Better suspension

5 comments:

E Hines said...

Cool. And like a lot of excellent inventions, amazingly simple and obvious in hindsight.

I wonder if it could be plussed up for automobile wheels.

Be interesting, too, to see if they could be plussed up for aircraft wheels--especially for carrier landings--while not adding to overall undercarriage weight.

Eric Hines

Texan99 said...

It never would have occurred to me to try to put the suspension in the wheel spokes instead of attached to the axle. In fact, I guess I wonder why it works better than way.

E Hines said...

I'm not sure it would work better that way for a mass greater than an occupied wheelchair. That's putting a lot of stress on a hub joint.

It could work well in a wheelchair by putting the volume of a sprung and shocked suspension system inside the wheel, instead of adding that volume onto the chair.

Still, it'd be worth looking into for cars, and if that works out, then maybe for aircraft, too.

Eric Hines

Grim said...

I would guess that the improvement comes from the fact that the shocks can respond faster than if they were centrally located. The impact is a kind of information, which is transmitted along the wheel. Distributing the shocks along the main transmission lines, closer to the source of shocks than the hub, means that there is greater time for the reaction to occur. It's not a lot more time! But our nerves operate on similar timescales, so felt shock might be appreciably lower.

douglas said...

The working models look much better than the CAD models shown at the beginning with their three guide struts and six shock struts- way too heavy. The working model might be light enough- I'm surprised they haven't worked up a composite version yet- but weight is a big consideration, at least for bicycle use. A wheelchair may not go fast enough or it's user put enough miles on it to make much difference, but for a cyclist, having more weight in the rotating portion of the machine means more momentum to overcome, and every acceleration/deceleration requires that much more energy. You usually want the lightest wheels you can get away with. Also, these wheels are doing what spoked wheels have always done, just with more length of compression. On the wheelchair it might make sense to move the suspension to the wheel, as it's really the frame and occupant that are the suspended weight, and therefore lightening that makes sense.
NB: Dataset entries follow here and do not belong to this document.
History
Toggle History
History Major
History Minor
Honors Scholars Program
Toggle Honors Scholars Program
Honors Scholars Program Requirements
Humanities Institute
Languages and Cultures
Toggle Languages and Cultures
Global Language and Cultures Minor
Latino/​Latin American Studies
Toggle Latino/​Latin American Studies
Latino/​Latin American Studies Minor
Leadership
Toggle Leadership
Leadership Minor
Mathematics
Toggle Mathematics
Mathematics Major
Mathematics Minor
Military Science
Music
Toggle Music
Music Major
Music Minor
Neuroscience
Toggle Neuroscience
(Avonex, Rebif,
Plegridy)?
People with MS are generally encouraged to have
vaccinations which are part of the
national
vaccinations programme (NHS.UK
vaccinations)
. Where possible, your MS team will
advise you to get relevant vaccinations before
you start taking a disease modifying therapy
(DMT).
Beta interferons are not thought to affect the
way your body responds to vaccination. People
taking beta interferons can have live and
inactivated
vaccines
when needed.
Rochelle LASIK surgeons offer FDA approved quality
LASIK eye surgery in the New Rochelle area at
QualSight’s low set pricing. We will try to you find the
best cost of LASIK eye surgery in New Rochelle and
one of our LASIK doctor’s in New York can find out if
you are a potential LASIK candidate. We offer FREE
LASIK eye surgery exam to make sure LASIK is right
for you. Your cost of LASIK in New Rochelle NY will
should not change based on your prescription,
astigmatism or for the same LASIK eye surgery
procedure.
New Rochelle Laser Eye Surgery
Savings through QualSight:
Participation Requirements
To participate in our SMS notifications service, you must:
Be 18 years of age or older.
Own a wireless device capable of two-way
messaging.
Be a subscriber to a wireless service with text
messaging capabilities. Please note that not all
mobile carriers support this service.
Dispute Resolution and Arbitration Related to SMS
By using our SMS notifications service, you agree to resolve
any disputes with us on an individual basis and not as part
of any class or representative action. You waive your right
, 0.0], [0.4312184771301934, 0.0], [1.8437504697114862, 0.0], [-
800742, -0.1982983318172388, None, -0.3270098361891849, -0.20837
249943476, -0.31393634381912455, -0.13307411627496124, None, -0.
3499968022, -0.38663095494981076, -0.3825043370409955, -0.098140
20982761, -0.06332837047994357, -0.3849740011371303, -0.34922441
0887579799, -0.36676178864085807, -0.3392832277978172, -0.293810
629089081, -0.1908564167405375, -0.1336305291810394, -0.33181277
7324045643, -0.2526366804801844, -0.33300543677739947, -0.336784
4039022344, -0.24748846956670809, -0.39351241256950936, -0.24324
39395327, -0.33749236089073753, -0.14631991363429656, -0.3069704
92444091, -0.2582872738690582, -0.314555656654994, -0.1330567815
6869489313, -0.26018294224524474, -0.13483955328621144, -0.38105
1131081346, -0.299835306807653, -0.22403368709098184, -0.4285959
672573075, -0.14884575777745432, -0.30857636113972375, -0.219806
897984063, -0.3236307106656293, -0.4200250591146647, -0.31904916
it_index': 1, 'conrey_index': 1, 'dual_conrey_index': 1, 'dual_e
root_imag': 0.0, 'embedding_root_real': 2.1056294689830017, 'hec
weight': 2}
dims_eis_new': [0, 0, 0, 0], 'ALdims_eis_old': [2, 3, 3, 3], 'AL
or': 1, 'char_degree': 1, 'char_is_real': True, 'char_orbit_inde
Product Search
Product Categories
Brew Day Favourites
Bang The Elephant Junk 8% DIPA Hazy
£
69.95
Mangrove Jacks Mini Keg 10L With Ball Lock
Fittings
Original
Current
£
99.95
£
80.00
On a car, the lighter the suspended components (the wheels and outer, moving suspension bits), the better, so I don't see it happening in cars, unless you count shock absorbing tires which already exist (beyond the suspension effects of regular pneumatic tires, which is considerable). These also have the advantage of not going flat.

The real advantage I see in their design is that the wheel should act like a rigid wheel when forward propulsive energy is applied to it - unlike regular suspensions where you lose a little energy to the compression of the suspension with each pedal stroke/arm push. Theirs only compresses with upward or backward pressures to the wheel. If you back into something though, you'll get no relief from the suspension, but that seems like a more than worthwhile trade off.